To my knowledge, the first official record of Coll roads is dated 1842, when £16 was allotted for the upkeep of eight miles of public road. Two years later a survey of nine miles, 211 yards of road was made and a report stated that they were in a very poor state of repair. Nothing much seems to have been done, except that 'men' (numbers unspecified) worked for a total of thirty-six hours at one shilling and threepence per hour to improve them and two new picks (costing nine shillings and sixpence) were made for their use. Two years later yet there is another account for labour, for the use of horses and carts, for the putting up of stone and wooden bridges-the wood being shipped over from Quinish Lodge on Mull. And
in 1851 Allan MacLean, mason, was contracted to build a quay in Arinagour for a total of £35, which he finished by the end of that year.
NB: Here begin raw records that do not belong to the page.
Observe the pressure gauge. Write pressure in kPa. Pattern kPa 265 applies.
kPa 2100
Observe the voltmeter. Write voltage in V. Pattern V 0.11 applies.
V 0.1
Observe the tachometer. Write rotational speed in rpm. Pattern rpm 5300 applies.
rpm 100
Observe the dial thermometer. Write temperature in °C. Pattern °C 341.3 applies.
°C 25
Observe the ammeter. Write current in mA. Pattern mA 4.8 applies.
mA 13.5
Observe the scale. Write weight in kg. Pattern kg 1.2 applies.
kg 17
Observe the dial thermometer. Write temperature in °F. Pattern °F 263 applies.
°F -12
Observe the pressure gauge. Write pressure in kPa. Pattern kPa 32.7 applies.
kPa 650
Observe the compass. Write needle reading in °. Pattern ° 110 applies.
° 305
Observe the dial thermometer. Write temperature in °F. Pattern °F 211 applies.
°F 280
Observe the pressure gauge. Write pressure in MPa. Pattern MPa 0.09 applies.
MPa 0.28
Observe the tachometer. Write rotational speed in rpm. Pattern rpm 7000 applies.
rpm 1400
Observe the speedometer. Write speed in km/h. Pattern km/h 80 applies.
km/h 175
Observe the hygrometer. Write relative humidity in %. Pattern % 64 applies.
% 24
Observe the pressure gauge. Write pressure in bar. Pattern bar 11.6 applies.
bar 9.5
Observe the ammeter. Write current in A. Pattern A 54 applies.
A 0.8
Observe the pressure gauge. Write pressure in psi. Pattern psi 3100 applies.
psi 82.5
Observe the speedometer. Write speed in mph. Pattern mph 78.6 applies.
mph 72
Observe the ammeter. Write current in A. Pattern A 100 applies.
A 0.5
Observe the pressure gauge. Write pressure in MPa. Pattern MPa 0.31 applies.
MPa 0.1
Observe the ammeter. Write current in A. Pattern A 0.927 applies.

From then on a certain amount of repair work was carried on, mainly by Allan and various other MacLeans, at yearly intervals until 1861 when the new owner of the major part of the island, Colonel John Lome Stewart, decided to put the roads in a tolerable state of repair at his own expense. By 1890 there was twelve miles of reasonably wellformed public road on the island and it was in that year that Argyll County Council took over.
In 1894 the East End people were pushing to get a road built from Cachaileith Cnoc a Tuir ('the fishing gate' as it's called today) to Sorisdal. But the Council kept saying that the project could not be completed 'without such a considerable expenditure as would, in all probability, bar it.' Eventually however the building was carried out between the years 1902 and 1911.
In 1923 the contract for the construction of the two miles and 480 yards from Cnoc Eilebruig at Gallanach Farm to connect up with the Sorisdal-Cornaig road was given to the contractor, MacRae and Son, the cost being £1400. It was completed in 1924 and taken over by the Council the following year as an addition to the list of highways. In 1938 the Council finally decided to tar-spray and chip all the listed roads, but with the outbreak of World War II it was years after hostilities ceased before the job was completed. Since then, bits and pieces have been added here and there to make a total of seventeen and a half miles of surfaced road on the island.
When I worked on the roads in the ‘50s and ‘60s all the stone used was local and was cut and dressed on the island for the bridgeworks. It was got out of quarries at Grishipol, Kilbride and near Cornaigbeag and transported on carts usually. Sometimes the hard pan (we called it quarry gravel) would be wheeled along in a barrow and used to fill up the holes as you went along. All the roads were in better condition by this time, but as late as 1958 residents’ new cars were considered worthy of press mention. On the 22nd February of that year the Oban Times reported that ‘Mechanised transport is steadily on the increase. Two cars came on the island recently – one for Mr J Cameron, ferryman and one for Mr G MacDonald, shepherd…’
There are benchmarks along some of the roads, often covered with natural growth. Anyone interested will find the one in the brown flat rock as you turn into the Church of Scotland road quite easy to find. From there, going east, measure a mile on your car speedometer and you should be able to spot them all as far as Sorisdal.